##### Input records #####
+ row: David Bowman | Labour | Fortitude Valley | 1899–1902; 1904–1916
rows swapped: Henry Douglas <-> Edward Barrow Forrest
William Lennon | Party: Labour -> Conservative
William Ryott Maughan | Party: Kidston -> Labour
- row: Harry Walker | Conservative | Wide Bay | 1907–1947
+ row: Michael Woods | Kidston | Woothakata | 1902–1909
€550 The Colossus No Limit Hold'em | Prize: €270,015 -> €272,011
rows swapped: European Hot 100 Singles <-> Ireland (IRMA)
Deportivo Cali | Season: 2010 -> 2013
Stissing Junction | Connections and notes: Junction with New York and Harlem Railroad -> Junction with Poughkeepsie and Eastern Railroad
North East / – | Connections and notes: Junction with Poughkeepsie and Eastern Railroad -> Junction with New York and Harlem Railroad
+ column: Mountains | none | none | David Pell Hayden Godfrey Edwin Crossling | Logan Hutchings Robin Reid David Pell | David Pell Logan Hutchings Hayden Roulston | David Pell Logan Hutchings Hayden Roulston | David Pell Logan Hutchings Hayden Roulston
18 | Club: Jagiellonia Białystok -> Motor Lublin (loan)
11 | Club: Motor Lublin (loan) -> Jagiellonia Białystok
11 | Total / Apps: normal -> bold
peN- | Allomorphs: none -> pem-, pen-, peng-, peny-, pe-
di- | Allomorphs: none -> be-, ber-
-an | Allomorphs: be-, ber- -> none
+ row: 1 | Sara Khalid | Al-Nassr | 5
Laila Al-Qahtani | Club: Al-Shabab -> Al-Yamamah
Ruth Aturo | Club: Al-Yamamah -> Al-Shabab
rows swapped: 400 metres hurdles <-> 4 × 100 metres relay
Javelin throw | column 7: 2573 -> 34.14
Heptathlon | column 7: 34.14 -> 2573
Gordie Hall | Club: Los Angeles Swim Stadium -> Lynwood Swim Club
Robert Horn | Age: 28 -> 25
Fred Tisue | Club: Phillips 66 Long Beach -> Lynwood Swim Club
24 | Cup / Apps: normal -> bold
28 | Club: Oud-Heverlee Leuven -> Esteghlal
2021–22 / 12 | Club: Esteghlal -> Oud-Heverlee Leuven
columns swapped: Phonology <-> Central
#####
#### Exercise:
Reproduce every one of the lines above exactly as they stand.

#### Result of the exercise:
+ row: David Bowman | Labour | Fortitude Valley | 1899–1902; 1904–1916
rows swapped: Henry Douglas <-> Edward Barrow Forrest
William Lennon | Party: Labour -> Conservative
William Ryott Maughan | Party: Kidston -> Labour
- row: Harry Walker | Conservative | Wide Bay | 1907–1947
+ row: Michael Woods | Kidston | Woothakata | 1902–1909
€550 The Colossus No Limit Hold'em | Prize: €270,015 -> €272,011
rows swapped: European Hot 100 Singles <-> Ireland (IRMA)
Deportivo Cali | Season: 2010 -> 2013
Stissing Junction | Connections and notes: Junction with New York and Harlem Railroad -> Junction with Poughkeepsie and Eastern Railroad
North East / – | Connections and notes: Junction with Poughkeepsie and Eastern Railroad -> Junction with New York and Harlem Railroad
+ column: Mountains | none | none | David Pell Hayden Godfrey Edwin Crossling | Logan Hutchings Robin Reid David Pell | David Pell Logan Hutchings Hayden Roulston | David Pell Logan Hutchings Hayden Roulston | David Pell Logan Hutchings Hayden Roulston
18 | Club: Jagiellonia Białystok -> Motor Lublin (loan)
11 | Club: Motor Lublin (loan) -> Jagiellonia Białystok
11 | Total / Apps: normal -> bold
peN- | Allomorphs: none -> pem-, pen-, peng-, peny-, pe-
di- | Allomorphs: none -> be-, ber-
-an | Allomorphs: be-, ber- -> none
+ row: 1 | Sara Khalid | Al-Nassr | 5
Laila Al-Qahtani | Club: Al-Shabab -> Al-Yamamah
Ruth Aturo | Club: Al-Yamamah -> Al-Shabab
rows swapped: 400 metres hurdles <-> 4 × 100 metres relay
Javelin throw | column 7: 2573 -> 34.14
Heptathlon | column 7: 34.14 -> 2573
Gordie Hall | Club: Los Angeles Swim Stadium -> Lynwood Swim Club
Robert Horn | Age: 28 -> 25
Fred Tisue | Club: Phillips 66 Long Beach -> Lynwood Swim Club
24 | Cup / Apps: normal -> bold
28 | Club: Oud-Heverlee Leuven -> Esteghlal
2021–22 / 12 | Club: Esteghlal -> Oud-Heverlee Leuven
columns swapped: Phonology <-> Central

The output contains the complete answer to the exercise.